What you should do
The line containing "middle mcp: (883, 986)" opens the span to copy, and the last line of the records below closes it. Write out that span exactly.

________________

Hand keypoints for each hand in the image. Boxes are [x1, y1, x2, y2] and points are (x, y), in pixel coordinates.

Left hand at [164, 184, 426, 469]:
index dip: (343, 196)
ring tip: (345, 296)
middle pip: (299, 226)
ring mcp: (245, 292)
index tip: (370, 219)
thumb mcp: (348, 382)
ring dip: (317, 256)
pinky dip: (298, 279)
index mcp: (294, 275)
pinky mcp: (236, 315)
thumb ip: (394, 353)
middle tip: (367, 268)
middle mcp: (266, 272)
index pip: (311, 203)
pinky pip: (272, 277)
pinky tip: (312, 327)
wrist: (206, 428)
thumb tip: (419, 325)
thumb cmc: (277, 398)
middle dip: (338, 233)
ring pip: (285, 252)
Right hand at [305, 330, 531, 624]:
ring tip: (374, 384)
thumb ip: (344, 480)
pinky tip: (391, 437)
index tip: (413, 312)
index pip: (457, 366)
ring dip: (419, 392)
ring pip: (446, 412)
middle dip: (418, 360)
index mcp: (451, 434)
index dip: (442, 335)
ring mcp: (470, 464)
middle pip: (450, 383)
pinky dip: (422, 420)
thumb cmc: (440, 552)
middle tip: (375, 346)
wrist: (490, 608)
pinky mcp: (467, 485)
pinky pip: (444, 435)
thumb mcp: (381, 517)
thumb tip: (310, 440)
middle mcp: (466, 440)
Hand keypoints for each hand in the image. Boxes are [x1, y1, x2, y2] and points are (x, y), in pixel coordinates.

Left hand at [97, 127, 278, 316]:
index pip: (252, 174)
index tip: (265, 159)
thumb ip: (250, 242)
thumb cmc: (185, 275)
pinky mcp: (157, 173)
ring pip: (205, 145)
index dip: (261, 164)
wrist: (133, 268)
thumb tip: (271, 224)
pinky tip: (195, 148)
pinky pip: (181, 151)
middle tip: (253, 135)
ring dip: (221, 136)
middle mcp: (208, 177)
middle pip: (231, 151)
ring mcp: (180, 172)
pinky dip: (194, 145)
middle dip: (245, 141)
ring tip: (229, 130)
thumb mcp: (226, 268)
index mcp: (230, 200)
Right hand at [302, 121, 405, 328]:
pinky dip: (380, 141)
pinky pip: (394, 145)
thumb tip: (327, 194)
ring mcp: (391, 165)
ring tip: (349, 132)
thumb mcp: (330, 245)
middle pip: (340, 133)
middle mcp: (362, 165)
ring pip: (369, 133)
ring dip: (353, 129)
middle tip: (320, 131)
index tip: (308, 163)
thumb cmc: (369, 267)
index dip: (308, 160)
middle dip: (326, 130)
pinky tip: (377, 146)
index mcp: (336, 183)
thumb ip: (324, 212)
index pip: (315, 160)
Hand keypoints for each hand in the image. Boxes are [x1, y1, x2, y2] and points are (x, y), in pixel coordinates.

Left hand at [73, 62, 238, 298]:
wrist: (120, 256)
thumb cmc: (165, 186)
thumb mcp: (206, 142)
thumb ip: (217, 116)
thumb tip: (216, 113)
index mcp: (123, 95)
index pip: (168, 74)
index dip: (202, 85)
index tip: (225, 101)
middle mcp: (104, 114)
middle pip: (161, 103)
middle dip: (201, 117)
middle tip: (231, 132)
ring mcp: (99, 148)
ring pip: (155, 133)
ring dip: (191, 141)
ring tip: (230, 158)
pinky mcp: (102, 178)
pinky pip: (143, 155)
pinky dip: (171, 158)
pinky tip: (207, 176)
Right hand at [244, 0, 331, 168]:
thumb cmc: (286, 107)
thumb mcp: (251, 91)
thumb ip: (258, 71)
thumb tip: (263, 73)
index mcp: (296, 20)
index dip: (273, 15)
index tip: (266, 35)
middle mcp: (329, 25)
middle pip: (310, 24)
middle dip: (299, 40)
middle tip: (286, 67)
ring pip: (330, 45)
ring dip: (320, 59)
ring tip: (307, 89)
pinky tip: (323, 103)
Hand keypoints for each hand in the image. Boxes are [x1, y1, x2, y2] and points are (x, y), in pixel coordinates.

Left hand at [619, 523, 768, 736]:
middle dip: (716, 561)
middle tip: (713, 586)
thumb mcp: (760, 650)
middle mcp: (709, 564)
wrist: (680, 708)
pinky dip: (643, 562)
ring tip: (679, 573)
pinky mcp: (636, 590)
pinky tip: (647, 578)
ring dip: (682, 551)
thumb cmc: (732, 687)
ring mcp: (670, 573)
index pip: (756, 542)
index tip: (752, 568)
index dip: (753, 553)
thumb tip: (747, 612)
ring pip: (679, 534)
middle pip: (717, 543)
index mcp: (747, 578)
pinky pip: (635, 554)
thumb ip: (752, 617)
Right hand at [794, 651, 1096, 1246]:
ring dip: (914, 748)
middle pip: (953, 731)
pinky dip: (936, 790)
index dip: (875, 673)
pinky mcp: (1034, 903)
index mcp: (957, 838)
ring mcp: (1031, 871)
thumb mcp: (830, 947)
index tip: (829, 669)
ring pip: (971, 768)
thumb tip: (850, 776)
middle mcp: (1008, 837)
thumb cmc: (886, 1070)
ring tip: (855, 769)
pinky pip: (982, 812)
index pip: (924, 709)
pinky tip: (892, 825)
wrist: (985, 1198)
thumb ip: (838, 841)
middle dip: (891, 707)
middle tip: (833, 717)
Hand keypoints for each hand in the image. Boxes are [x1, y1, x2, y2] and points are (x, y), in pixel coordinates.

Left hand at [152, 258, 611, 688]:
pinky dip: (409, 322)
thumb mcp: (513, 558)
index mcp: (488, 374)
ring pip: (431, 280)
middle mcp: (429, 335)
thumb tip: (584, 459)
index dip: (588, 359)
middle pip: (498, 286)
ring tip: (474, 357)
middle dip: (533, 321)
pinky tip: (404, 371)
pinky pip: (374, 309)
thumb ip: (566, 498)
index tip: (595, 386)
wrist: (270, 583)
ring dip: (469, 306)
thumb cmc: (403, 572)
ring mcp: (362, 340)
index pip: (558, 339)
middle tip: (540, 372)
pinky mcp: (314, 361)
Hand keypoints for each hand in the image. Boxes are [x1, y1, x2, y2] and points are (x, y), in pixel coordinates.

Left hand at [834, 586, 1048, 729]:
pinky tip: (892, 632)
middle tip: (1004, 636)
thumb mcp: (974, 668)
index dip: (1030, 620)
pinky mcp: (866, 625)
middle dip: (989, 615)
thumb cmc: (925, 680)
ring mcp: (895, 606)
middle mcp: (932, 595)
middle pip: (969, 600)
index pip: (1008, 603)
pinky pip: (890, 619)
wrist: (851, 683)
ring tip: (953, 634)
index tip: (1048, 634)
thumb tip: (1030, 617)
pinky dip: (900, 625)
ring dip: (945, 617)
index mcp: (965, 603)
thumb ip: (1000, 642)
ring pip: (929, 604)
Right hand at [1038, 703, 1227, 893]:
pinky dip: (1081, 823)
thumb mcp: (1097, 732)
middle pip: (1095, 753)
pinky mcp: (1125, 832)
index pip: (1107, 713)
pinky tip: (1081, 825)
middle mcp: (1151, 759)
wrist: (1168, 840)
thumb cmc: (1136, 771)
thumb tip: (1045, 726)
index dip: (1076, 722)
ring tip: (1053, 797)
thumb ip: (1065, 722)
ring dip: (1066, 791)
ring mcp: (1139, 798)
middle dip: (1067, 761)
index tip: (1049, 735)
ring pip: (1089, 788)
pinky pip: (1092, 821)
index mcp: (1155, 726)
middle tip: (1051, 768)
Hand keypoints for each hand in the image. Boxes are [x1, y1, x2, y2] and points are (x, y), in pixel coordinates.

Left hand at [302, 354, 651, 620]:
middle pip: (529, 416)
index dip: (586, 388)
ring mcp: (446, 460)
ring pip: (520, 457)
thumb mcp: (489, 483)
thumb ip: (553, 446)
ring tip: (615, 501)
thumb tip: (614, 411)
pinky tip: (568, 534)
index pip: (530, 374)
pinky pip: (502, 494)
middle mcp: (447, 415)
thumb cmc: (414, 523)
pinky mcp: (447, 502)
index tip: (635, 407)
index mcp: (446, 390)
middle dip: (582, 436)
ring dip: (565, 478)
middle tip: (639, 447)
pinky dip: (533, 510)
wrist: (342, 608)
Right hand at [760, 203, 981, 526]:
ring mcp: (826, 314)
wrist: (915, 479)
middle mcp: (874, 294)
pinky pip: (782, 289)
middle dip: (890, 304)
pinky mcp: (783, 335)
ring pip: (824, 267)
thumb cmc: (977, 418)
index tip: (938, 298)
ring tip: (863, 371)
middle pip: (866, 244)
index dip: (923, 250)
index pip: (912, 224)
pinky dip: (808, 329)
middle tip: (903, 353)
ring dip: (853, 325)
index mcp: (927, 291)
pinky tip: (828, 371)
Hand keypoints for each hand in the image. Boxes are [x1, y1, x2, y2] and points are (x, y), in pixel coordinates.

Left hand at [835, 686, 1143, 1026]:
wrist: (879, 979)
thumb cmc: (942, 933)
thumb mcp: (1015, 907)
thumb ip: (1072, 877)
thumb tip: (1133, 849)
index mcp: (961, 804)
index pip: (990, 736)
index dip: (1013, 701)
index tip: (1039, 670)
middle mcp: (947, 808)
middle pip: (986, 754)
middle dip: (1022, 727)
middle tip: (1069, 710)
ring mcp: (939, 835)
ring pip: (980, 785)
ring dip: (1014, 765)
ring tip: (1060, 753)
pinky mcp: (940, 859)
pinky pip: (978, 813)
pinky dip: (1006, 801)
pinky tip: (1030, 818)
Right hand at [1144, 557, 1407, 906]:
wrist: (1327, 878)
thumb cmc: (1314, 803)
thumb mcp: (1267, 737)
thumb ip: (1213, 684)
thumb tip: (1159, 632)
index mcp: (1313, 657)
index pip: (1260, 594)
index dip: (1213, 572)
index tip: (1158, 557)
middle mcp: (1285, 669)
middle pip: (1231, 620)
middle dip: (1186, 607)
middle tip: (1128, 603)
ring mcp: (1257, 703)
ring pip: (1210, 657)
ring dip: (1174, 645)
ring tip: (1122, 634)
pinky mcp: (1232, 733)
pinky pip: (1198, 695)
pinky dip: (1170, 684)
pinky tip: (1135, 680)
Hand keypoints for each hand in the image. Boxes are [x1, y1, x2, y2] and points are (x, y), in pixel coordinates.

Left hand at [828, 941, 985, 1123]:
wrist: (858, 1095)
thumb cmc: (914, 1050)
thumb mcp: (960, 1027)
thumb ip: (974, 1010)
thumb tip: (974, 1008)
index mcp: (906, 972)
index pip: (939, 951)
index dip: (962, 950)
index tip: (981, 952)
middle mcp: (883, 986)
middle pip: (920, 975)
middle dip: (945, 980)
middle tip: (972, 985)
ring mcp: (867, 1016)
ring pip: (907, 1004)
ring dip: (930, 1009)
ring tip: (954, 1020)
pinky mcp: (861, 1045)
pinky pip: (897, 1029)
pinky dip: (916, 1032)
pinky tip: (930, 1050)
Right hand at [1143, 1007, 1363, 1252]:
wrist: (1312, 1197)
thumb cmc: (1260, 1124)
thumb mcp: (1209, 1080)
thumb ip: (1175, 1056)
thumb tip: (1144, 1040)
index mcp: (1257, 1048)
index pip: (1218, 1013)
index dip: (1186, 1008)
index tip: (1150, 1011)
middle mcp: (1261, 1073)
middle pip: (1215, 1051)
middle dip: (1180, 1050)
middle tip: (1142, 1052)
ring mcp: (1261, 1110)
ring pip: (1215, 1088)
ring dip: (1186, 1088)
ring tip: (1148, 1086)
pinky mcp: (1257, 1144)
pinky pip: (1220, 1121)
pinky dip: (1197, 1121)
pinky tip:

________________

Solution to this problem
middle mcp: (883, 986)
middle pip: (920, 975)
middle dip: (945, 980)
middle tip: (972, 985)
ring mcp: (867, 1016)
ring pip: (907, 1004)
ring dip: (930, 1009)
ring tip: (954, 1020)
pinky mcp: (861, 1045)
pinky pip: (897, 1029)
pinky dip: (916, 1032)
pinky tip: (930, 1050)
Right hand at [1143, 1007, 1363, 1252]:
wrist: (1312, 1197)
thumb cmc: (1260, 1124)
thumb mcp: (1209, 1080)
thumb ip: (1175, 1056)
thumb tip: (1144, 1040)
index mcp: (1257, 1048)
index pip: (1218, 1013)
index dip: (1186, 1008)
index tip: (1150, 1011)
middle mcp: (1261, 1073)
middle pip: (1215, 1051)
middle dip: (1180, 1050)
middle tip: (1142, 1052)
ring mcp: (1261, 1110)
ring pip: (1215, 1088)
ring dip: (1186, 1088)
ring tip: (1148, 1086)
pinky mcp: (1257, 1144)
pinky pip: (1220, 1121)
pinky dip: (1197, 1121)
pinky tip:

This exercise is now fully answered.